There are varying opinions about what should and shouldn't be included in a title tag. What is agreed upon is that all of the major search engines give the content of the title tag significant weight in determining what the page is all about. It's our practice to only write a title after everything else on the page has been written, and then with an eye to using at least two (better 3) of the keyword phrases that apply to the page. Unless you're "GE" or "Maxwell House," or intend to spend the kind of money they spent getting to be a well known brand, there is simply no reason to place your company name in the title tag. Save it for the terms that people will use to find your services/products. I know, you wanted mama to see your company name right up there in the Title Bar. It's ok with me, but it will cost you.
We Don't Need No Stinking Map
Site maps help both search engines and visitors quickly and easily get to the information that is important. It's amazing how simple a matter the design and implementation of a usable site map is, and how many websites either don't have one, or have an incomplete or obscure site map - an even worse scenario. If you're not sure you need one, build one anyway. Trust me on this one. If I come to your site and can't find what I'm looking for, I'll look for a site map. If I can't find a site map, I'll look somewhere else. Oh yeah, that's how 95% of website visitors are. Get a site map.

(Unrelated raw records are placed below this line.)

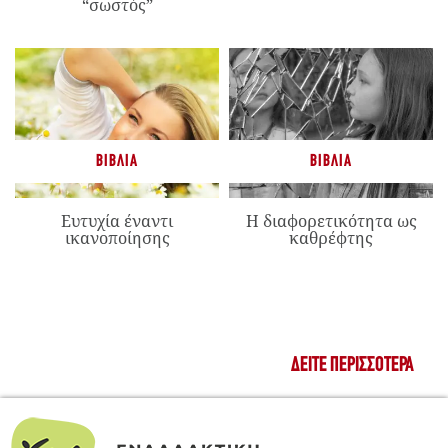
“σωστός”
ΒΙΒΛΊΑ
ΒΙΒΛΊΑ
Ευτυχία έναντι
Η διαφορετικότητα ως
ικανοποίησης
καθρέφτης
ΔΕΊΤΕ ΠΕΡΙΣΣΌΤΕΡΑ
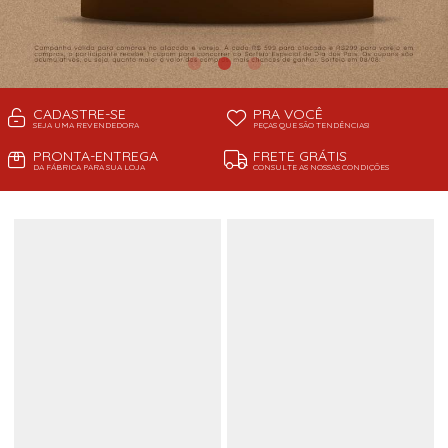
CADASTRE-SE
PRA VOCÊ
SEJA UMA REVENDEDORA
PEÇAS QUE SÃO TENDÊNCIAS!
PRONTA-ENTREGA
FRETE GRÁTIS
DA FÁBRICA PARA SUA LOJA
CONSULTE AS NOSSAS CONDIÇÕES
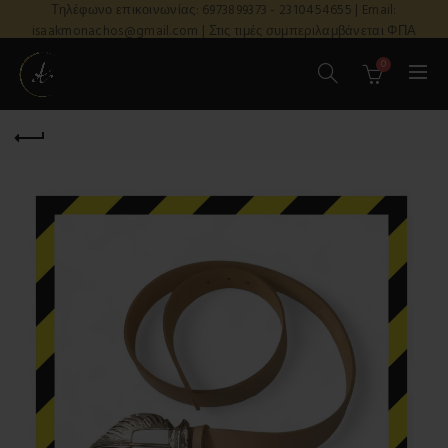
Τηλέφωνο επικοινωνίας: 6973899373 - 2310454655 | Email:
isaakmonachos@gmail.com | Στις τιμές συμπεριλαμβάνεται ΦΠΑ
0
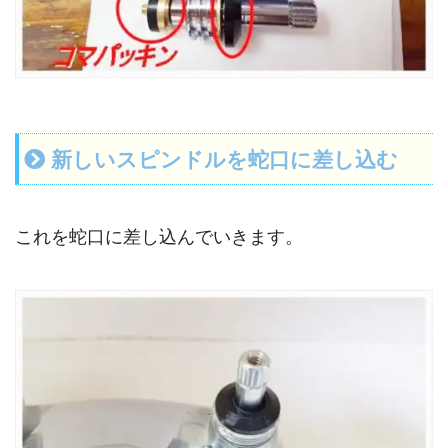
新しいスピンドルを蛇口に差し込む
これを蛇口に差し込んでいきます。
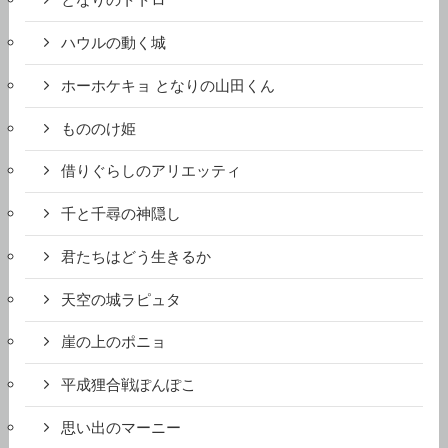
となりのトトロ
ハウルの動く城
ホーホケキョ となりの山田くん
もののけ姫
借りぐらしのアリエッティ
千と千尋の神隠し
君たちはどう生きるか
天空の城ラピュタ
崖の上のポニョ
平成狸合戦ぽんぽこ
思い出のマーニー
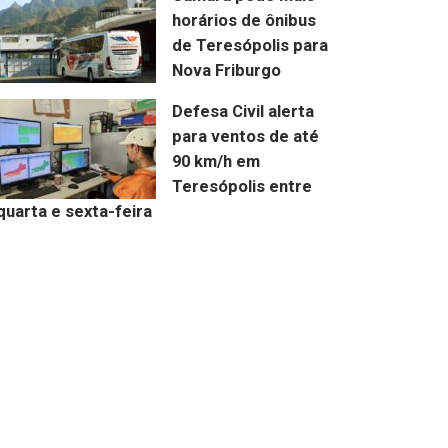
horários de ônibus
de Teresópolis para
Nova Friburgo
Defesa Civil alerta
para ventos de até
90 km/h em
Teresópolis entre
quarta e sexta-feira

The robots.txt file is useful to communicate with the search engine spiders about content they should or should not index. This allows the "bot" to focus its time on the good stuff and not the irrelevant portions of your site.

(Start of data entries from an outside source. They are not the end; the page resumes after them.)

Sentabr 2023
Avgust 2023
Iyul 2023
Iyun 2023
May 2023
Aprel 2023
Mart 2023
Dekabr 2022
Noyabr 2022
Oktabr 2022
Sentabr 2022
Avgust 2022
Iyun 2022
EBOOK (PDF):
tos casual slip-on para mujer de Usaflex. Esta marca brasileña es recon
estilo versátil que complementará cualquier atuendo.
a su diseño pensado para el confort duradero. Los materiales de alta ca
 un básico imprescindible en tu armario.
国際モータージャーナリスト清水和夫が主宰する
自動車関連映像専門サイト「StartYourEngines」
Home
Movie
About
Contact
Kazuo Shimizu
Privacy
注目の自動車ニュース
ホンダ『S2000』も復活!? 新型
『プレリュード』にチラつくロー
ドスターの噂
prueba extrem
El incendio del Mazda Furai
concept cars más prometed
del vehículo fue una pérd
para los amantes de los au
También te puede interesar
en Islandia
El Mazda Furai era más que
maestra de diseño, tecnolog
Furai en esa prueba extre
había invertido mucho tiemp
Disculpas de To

Good SEO is all of these things and more. Your site will be off to a great start by following the suggestions mentioned here. And hopefully, this article will get you thinking that just maybe those "seo firms" which offer "Complete SEO $100." or "Get Your Site To #1 In Google" $295, aren't talking about the same things that we've been discussing here. After years in the business, I've yet to give even a "ballpark" figure for an optimization campaign without thoroughly researching the needs of the client, the structure of the site, and the competition for the target keyword. Every situation is different. Be wary of anyone offering a la carte SEO; without research, an individualized plan of attack, and careful implementation, you might as well wait for the next full moon.